Am 09.04.2018 um 19:29 schrieb Michal Hocko:
On Mon 09-04-18 16:39:11, Stefan Priebe - Profihost AG wrote:
Am 09.04.2018 um 16:19 schrieb Michal Hocko:
On Mon 09-04-18 16:05:09, Vlastimil Babka wrote:
On 04/06/2018 08:07 PM, Stefan Priebe - Profihost AG wrote:
under memory pressure on a hypervisor running ksmd i had two deadlocks today where the machines rebootet due to lockups.
I see some of them wait in lru_add_drain_all(), I recall some recent issues with that upstream, Michal might know more, adding to CC.
Right. There were some locking changes which cure theoretical deadlocks on cpu hotplug locks. Then we have created a dedicated workqueue for lru draining (ce612879ddc78). Traces below show that lru_add_drain_all is blocked waiting for a kworker to finish its job. If there are many work items and all the kworkers are busy then it can take quite some time. ksm_scan_thread shouldn't be critical to the system operation so I do not think that the lru_add_drain_all is really a bottle neck here. I suspect that it just shows up as a victim of the overal problem with the system. How many workers are there and how busy they are? Sysrq+t should display that IIRC.
Other tasks seem to be in the VFS layer (maybe i_mutex) lock. Hard to tell who they are waiting for from the given list.
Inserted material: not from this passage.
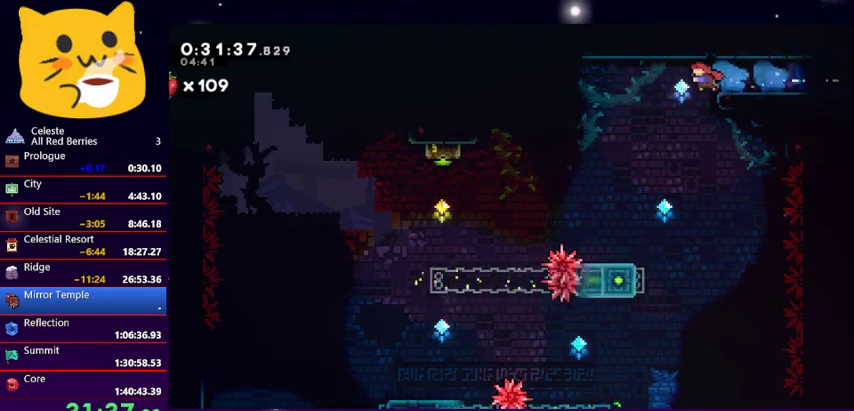
{"keys": ["left"], "events": [[67, "left", "up"], [300, "left", "down"]]}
I had this trace on 3 different Servers in a row while they all had memory pressure due to a lot of virtual machine migrations. All of them are production servers so i'm not really willing to reproduce this...
Might it help to post the traces from the other two servers as well?
There is always chance there will be some pattern there. Btw. what is the hypervisor. I was not on the CC from the beginning so so if this has been answered already.
Hypervisor is kvm / qemu - but i sadly can't prodide the other logs. A collegue delered the history on the weekend to fix a reverse order bug in our netconsole server.
Sorry. So i'll post again if i see this error again.